Car enfin c’est un roi dont il me faut l’appui.
Adieu, Seigneur : je la lui cède,
Mais je ne la cède qu’à lui.
Scène IV
D’où sait-il, Xénoclès, d’où sait-il que je l’aime ?
Je ne l’ai dit qu’à toi : m’aurais-tu découvert ?
Si j’ose vous parler, Seigneur, à cœur ouvert,
Il ne le sait que de vous-même.
L’éclat de ces faveurs dont vous enveloppez
De votre faux secret le chatouilleux mystère,
Dit si haut, malgré vous, ce que vous pensez taire,
Que vous êtes ici le seul que vous trompez.
De si brillants dehors font un grand jour dans l’âme ;
Et quelque illusion qui puisse vous flatter,
Plus ils déguisent votre flamme,
Plus au travers du voile ils la font éclater.
Quoi ? La civilité, l’accueil, la déférence,
Ce que pour le beau sexe on a de complaisance,
Ce qu’on lui rend d’honneur, tout passe pour amour ?
Il est bien malaisé qu’aux yeux de votre cour
Il passe pour indifférence ;
Et c’est l’en avouer assez ouvertement
Que refuser Mandane aux vœux d’un autre amant.
Mais qu’importe après tout ? Si du plus grand courage
Le vrai mérite a droit d’attendre un plein hommage,
Serait-il honteux de l’aimer ?
Non, et même avec gloire on s’en laisse charmer ;
Mais un roi, que son trône à d’autres soins engage,
Doit n’aimer qu’autant qu’il lui plaît
Et que de sa grandeur y consent l’intérêt.
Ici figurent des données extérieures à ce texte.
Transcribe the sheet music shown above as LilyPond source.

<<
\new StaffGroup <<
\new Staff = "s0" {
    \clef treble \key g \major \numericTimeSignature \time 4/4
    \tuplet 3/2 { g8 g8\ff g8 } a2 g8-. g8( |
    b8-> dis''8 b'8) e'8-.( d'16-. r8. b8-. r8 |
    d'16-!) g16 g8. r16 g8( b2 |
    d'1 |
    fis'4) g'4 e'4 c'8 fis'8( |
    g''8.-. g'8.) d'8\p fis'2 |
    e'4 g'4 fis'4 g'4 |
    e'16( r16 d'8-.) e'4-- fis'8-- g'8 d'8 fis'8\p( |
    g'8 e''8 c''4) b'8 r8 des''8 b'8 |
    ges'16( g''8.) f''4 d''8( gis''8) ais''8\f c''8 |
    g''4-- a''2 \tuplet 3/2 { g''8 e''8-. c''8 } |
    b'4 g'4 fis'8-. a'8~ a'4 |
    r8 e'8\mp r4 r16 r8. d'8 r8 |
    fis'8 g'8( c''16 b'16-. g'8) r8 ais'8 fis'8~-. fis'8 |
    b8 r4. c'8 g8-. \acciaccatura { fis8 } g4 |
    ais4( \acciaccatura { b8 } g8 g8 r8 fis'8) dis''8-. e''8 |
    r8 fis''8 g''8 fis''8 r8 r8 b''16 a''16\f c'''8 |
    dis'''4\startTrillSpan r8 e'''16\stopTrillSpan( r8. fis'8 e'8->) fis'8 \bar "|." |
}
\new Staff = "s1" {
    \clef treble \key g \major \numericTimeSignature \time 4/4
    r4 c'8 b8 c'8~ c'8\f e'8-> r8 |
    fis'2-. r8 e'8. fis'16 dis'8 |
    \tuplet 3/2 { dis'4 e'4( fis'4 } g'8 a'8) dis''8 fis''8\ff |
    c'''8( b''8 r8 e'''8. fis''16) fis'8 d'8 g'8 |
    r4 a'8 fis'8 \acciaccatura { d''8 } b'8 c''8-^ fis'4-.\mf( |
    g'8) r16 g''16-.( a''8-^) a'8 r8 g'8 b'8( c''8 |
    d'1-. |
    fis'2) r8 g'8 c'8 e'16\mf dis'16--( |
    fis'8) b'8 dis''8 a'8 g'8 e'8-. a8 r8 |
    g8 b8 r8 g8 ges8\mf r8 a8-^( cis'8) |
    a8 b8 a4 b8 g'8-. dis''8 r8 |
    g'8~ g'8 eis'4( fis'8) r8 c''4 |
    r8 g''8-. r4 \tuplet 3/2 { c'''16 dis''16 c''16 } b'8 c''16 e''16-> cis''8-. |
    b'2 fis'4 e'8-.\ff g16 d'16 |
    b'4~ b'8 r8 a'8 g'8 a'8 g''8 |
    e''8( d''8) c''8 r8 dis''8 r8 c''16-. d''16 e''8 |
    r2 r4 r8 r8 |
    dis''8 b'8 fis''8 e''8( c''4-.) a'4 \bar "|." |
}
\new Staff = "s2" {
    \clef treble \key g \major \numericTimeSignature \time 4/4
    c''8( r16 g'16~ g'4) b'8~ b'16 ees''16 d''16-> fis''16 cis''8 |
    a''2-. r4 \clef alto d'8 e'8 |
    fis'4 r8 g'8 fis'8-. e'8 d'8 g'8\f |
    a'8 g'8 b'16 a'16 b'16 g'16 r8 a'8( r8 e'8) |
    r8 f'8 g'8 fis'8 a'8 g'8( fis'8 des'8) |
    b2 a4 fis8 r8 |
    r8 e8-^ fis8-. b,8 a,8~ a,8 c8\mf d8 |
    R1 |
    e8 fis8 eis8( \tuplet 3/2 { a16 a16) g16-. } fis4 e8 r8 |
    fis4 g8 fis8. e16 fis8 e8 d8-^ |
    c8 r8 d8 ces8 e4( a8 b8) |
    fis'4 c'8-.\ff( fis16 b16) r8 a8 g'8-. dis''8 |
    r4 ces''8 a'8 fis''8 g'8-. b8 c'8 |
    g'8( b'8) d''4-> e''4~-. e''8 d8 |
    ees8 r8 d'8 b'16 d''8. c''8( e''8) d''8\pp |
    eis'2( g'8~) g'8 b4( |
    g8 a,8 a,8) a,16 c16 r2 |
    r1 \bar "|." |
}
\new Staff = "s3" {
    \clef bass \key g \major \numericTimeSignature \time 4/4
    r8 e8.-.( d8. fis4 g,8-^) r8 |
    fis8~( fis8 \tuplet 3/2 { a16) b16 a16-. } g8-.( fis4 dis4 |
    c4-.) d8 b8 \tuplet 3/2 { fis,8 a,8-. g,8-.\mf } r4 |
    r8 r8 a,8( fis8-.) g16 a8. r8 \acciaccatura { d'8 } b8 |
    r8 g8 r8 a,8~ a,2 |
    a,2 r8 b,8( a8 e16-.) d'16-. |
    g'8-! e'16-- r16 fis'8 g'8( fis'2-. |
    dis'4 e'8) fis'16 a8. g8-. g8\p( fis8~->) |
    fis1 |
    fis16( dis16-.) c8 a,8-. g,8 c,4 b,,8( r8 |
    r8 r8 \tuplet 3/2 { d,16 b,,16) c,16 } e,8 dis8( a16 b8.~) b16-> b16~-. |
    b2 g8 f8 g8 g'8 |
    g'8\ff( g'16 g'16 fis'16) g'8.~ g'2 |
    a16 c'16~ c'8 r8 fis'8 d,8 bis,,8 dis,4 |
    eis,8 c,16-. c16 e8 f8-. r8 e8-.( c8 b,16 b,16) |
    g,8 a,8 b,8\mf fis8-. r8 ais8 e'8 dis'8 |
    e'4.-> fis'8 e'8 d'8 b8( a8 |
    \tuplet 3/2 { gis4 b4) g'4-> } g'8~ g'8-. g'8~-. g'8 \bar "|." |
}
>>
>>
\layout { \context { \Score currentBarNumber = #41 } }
Vois donc si ma peine est légère :
Sparte ne permet point aux fils d’une étrangère
De porter son sceptre en leur main ;
Cependant à mes yeux Mandane a su trop plaire ;
Je veux cacher ma flamme, et je le veux en vain.
Empêcher son hymen, c’est lui faire injustice ;
L’épouser, c’est blesser nos lois ;
Et même il n’est pas sûr que j’emporte son choix.
La donner à Cotys, c’est me faire un supplice ;
M’opposer à ses vœux, c’est le joindre au parti
Que déjà contre moi Lysander a pu faire ;
Et s’il a le bonheur de ne lui pas déplaire,
J’en recevrai peut-être un honteux démenti.
Que ma confusion, que mon trouble est extrême !
Je me défends d’aimer, et j’aime ;
Et je sens tout mon cœur balancé nuit et jour
Entre l’orgueil du diadème
Et les doux espoirs de l’amour.
En qualité de roi, j’ai pour ma gloire à craindre ;
En qualité d’amant, je vois mon sort à plaindre :
Mon trône avec mes vœux ne souffre aucun accord,
Et ce que je me dois me reproche sans cesse
Que je ne suis pas assez fort
Pour triompher de ma faiblesse.
Toutefois il est temps ou de vous déclarer,
Ou de céder l’objet qui vous fait soupirer.
Le plus sûr, Xénoclès, n’est pas le plus facile.
Cherche-moi Spitridate, et l’amène en ce lieu ;
Et nous verrons après s’il n’est point de milieu
Entre le charmant et l’utile.
ACTE IV
Scène I
Agésilas me mande ; il est temps d’éclater.
Que me permettez-vous, Madame, de lui dire ?
M’en désavouerez-vous si j’ose me vanter
Que c’est pour vous que je soupire,
Que je crois mes soupirs assez bien écoutés
Pour vous fermer le cœur et l’oreille à tous autres,
Et que dans vos regards je vois quelques bontés
Qui semblent m’assurer des vôtres ?
Que servirait, Seigneur, de vous y hasarder ?
Suis-je moins que ma sœur fille de Lysander ?
Et la raison d’état qui rompt votre hyménée
Regarde-t-elle plus la jeune que l’aînée ?
S’il n’eût point à Cotys refusé votre sœur,
J’eusse osé présumer qu’il eût aimé la mienne ;
Et m’aurais dit moi-même, avec quelque douceur :
« Il se l’est réservée, et veut bien qu’on m’obtienne. »
Mais il aime Mandane ; et ce prince, jaloux
De ce que peut ici le grand nom de mon père,
N’a pour lui qu’une haine obstinée et sévère
Qui ne lui peut souffrir de gendres tels que vous.